§ REQUIREMENT
Please repeat the part of the material that opens with the line containing "197: (68, 368)" and closes with the line containing "99: (309, 313)", swapping "(182, 17)" for "(182, 71)" and leaving everything else unchanged.

#####

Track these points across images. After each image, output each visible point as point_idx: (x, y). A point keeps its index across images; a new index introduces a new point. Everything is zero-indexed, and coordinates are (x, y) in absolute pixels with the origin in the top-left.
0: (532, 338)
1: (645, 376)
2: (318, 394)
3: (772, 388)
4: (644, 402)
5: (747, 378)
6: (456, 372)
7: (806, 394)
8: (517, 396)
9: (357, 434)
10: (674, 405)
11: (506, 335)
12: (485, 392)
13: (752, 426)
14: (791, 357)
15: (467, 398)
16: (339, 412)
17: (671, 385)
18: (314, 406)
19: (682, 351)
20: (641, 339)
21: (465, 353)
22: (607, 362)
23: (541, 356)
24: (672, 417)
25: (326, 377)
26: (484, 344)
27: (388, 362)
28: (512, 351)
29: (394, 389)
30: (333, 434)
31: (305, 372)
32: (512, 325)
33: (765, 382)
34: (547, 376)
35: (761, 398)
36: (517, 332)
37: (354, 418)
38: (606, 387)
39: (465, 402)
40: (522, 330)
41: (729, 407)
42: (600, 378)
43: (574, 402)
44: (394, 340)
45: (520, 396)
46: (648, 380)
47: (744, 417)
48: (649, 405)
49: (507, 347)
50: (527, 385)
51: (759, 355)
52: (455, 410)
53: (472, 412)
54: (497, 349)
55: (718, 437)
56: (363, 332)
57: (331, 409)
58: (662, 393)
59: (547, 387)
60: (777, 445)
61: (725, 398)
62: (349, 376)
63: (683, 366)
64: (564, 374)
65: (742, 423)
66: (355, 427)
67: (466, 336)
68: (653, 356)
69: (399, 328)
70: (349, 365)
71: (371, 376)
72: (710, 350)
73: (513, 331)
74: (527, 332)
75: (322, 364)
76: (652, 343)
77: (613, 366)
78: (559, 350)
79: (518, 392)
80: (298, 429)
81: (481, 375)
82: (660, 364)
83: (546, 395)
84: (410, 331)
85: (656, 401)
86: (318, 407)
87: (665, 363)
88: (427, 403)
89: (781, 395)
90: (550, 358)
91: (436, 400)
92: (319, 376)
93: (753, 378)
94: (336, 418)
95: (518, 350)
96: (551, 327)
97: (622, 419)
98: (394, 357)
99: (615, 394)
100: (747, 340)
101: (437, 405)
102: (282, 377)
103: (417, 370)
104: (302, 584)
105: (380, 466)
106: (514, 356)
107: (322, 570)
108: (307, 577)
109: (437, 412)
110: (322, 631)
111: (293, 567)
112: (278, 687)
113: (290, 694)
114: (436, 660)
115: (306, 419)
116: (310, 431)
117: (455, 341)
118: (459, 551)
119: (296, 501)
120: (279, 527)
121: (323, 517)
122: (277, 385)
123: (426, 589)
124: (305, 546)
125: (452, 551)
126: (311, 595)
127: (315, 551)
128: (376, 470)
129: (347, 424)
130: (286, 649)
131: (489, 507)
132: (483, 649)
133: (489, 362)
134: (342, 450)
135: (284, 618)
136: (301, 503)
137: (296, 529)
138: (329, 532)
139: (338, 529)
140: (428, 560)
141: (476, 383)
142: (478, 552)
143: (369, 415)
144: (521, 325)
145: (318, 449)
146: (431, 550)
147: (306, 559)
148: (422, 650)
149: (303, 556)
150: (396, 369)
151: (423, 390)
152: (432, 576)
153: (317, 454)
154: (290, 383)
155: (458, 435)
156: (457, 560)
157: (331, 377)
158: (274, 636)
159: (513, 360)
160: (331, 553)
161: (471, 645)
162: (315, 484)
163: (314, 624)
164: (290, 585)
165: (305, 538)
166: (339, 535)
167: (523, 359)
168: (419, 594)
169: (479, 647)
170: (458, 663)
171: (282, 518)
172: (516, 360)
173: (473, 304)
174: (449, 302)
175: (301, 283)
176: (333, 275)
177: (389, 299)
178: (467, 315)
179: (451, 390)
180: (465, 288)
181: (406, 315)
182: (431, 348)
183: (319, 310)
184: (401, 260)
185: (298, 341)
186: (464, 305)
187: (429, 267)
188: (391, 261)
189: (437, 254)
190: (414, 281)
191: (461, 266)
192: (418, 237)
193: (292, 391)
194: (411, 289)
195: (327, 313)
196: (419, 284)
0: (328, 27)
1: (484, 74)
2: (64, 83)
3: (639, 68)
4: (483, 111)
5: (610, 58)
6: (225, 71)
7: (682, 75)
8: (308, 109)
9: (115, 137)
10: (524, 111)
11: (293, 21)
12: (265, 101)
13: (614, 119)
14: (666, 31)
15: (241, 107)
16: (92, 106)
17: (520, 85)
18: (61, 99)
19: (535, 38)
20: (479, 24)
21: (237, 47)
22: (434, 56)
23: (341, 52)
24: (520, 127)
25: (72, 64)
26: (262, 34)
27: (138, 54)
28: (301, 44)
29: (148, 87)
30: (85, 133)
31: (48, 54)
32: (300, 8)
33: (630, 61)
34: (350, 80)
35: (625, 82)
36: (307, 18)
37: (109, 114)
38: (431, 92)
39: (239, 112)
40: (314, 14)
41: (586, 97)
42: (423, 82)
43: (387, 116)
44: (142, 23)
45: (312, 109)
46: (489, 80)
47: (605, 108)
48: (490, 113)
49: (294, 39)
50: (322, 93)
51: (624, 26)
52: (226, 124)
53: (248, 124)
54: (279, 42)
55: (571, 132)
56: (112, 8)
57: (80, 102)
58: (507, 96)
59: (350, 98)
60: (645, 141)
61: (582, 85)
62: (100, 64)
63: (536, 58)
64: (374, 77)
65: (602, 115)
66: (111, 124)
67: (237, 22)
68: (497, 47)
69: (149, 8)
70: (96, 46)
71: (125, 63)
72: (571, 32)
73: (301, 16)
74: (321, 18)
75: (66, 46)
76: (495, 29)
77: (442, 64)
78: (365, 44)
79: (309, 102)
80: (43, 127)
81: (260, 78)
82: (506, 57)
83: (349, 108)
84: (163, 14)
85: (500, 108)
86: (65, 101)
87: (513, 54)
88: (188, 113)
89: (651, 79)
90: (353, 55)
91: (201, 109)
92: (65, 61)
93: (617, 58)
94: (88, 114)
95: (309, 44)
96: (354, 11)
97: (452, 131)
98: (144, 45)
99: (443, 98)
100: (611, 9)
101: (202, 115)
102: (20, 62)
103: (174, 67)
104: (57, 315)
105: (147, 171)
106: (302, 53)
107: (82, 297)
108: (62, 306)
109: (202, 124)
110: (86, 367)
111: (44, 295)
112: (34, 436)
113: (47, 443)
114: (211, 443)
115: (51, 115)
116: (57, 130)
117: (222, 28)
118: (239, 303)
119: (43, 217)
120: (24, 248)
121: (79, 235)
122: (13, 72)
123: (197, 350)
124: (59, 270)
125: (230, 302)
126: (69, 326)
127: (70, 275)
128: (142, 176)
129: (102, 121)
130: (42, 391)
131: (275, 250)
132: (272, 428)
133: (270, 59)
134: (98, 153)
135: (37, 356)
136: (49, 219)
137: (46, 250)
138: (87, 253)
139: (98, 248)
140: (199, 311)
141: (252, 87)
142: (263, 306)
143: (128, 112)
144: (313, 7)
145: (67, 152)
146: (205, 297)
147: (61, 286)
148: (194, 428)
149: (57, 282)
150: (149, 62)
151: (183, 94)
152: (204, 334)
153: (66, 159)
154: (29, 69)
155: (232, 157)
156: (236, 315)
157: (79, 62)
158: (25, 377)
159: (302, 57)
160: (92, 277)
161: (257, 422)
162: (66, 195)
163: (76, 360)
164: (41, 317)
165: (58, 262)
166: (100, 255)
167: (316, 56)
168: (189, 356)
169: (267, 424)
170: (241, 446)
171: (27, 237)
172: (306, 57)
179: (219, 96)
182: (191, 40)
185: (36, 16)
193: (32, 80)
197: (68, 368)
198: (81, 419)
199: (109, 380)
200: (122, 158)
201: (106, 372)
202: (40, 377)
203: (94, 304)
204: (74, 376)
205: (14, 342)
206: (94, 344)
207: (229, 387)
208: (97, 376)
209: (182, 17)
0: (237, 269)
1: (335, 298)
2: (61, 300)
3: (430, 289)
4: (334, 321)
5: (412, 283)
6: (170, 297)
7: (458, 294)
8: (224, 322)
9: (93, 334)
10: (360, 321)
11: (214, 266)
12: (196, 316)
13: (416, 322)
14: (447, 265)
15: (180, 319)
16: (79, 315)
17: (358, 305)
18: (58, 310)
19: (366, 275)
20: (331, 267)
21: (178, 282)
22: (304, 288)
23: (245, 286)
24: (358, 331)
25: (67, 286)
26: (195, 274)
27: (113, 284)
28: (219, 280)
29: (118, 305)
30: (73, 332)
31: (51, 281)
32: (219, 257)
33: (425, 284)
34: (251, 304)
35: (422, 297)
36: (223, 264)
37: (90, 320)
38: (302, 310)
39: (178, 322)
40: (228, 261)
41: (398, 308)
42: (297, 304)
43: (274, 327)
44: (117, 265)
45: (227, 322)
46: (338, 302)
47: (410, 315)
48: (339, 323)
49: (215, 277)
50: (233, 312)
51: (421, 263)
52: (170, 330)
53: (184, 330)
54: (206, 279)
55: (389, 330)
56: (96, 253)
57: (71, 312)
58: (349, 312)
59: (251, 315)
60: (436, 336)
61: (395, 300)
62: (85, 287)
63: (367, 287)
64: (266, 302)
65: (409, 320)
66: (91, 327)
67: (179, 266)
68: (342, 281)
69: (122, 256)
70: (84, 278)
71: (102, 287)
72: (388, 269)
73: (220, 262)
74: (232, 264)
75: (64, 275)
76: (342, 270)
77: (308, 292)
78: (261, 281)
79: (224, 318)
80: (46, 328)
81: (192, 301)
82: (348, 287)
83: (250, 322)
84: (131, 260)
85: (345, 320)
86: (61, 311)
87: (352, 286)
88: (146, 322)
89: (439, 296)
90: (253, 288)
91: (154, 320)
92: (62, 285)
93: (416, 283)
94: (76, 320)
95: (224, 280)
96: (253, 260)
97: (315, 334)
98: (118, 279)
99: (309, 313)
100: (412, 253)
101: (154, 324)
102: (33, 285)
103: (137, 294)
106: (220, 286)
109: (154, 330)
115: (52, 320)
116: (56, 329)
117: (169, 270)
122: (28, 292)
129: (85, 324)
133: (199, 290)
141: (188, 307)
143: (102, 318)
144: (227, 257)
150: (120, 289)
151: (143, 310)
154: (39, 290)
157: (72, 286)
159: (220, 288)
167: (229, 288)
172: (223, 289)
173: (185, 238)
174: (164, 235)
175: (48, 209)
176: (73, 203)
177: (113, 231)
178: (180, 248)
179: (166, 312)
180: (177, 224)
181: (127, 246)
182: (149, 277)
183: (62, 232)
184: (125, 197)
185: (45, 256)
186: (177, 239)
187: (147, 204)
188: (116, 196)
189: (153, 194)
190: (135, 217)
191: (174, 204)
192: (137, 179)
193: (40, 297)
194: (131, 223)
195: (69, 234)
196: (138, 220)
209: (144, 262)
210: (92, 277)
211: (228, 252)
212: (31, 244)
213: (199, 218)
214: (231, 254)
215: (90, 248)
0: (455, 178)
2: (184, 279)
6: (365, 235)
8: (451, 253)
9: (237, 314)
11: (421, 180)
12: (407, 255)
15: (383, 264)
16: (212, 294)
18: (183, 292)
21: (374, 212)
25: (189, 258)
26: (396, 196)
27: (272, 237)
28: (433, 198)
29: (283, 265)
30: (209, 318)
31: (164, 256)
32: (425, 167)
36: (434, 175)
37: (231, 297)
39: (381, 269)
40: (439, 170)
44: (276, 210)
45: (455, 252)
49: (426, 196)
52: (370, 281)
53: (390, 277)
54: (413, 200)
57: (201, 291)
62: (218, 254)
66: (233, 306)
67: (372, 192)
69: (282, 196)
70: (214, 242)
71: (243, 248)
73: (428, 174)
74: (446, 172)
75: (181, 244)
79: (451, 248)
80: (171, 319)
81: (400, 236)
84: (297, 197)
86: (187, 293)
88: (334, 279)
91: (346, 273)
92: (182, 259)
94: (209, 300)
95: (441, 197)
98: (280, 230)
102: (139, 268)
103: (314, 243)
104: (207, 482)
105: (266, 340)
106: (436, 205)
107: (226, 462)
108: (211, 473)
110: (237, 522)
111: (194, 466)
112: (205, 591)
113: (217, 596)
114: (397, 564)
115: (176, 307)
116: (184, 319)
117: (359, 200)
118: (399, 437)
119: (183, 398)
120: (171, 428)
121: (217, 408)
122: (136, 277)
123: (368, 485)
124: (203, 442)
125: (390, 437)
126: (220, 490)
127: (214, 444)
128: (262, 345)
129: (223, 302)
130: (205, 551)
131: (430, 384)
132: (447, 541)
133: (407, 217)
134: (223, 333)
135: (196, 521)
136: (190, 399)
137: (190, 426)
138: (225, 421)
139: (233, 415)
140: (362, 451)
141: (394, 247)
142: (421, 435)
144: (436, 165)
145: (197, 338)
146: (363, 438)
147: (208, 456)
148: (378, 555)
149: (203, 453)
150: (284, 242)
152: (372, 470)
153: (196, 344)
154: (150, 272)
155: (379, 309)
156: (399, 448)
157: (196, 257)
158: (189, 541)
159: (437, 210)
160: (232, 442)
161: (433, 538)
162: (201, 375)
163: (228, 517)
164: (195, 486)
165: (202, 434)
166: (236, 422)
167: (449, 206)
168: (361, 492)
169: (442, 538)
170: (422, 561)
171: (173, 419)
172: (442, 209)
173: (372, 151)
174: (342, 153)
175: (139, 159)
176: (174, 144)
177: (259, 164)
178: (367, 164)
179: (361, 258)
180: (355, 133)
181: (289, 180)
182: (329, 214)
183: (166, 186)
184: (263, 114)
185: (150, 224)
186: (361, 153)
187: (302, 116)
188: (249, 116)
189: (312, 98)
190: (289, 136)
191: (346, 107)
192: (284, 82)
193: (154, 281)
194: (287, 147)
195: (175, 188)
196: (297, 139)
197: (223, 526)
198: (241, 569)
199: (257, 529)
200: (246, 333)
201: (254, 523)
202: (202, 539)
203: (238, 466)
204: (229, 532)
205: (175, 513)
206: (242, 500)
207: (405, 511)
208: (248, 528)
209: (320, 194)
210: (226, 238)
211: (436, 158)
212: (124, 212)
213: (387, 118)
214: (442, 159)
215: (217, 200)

#####

§ PROBLEM SOLUTION
197: (68, 368)
198: (81, 419)
199: (109, 380)
200: (122, 158)
201: (106, 372)
202: (40, 377)
203: (94, 304)
204: (74, 376)
205: (14, 342)
206: (94, 344)
207: (229, 387)
208: (97, 376)
209: (182, 71)
0: (237, 269)
1: (335, 298)
2: (61, 300)
3: (430, 289)
4: (334, 321)
5: (412, 283)
6: (170, 297)
7: (458, 294)
8: (224, 322)
9: (93, 334)
10: (360, 321)
11: (214, 266)
12: (196, 316)
13: (416, 322)
14: (447, 265)
15: (180, 319)
16: (79, 315)
17: (358, 305)
18: (58, 310)
19: (366, 275)
20: (331, 267)
21: (178, 282)
22: (304, 288)
23: (245, 286)
24: (358, 331)
25: (67, 286)
26: (195, 274)
27: (113, 284)
28: (219, 280)
29: (118, 305)
30: (73, 332)
31: (51, 281)
32: (219, 257)
33: (425, 284)
34: (251, 304)
35: (422, 297)
36: (223, 264)
37: (90, 320)
38: (302, 310)
39: (178, 322)
40: (228, 261)
41: (398, 308)
42: (297, 304)
43: (274, 327)
44: (117, 265)
45: (227, 322)
46: (338, 302)
47: (410, 315)
48: (339, 323)
49: (215, 277)
50: (233, 312)
51: (421, 263)
52: (170, 330)
53: (184, 330)
54: (206, 279)
55: (389, 330)
56: (96, 253)
57: (71, 312)
58: (349, 312)
59: (251, 315)
60: (436, 336)
61: (395, 300)
62: (85, 287)
63: (367, 287)
64: (266, 302)
65: (409, 320)
66: (91, 327)
67: (179, 266)
68: (342, 281)
69: (122, 256)
70: (84, 278)
71: (102, 287)
72: (388, 269)
73: (220, 262)
74: (232, 264)
75: (64, 275)
76: (342, 270)
77: (308, 292)
78: (261, 281)
79: (224, 318)
80: (46, 328)
81: (192, 301)
82: (348, 287)
83: (250, 322)
84: (131, 260)
85: (345, 320)
86: (61, 311)
87: (352, 286)
88: (146, 322)
89: (439, 296)
90: (253, 288)
91: (154, 320)
92: (62, 285)
93: (416, 283)
94: (76, 320)
95: (224, 280)
96: (253, 260)
97: (315, 334)
98: (118, 279)
99: (309, 313)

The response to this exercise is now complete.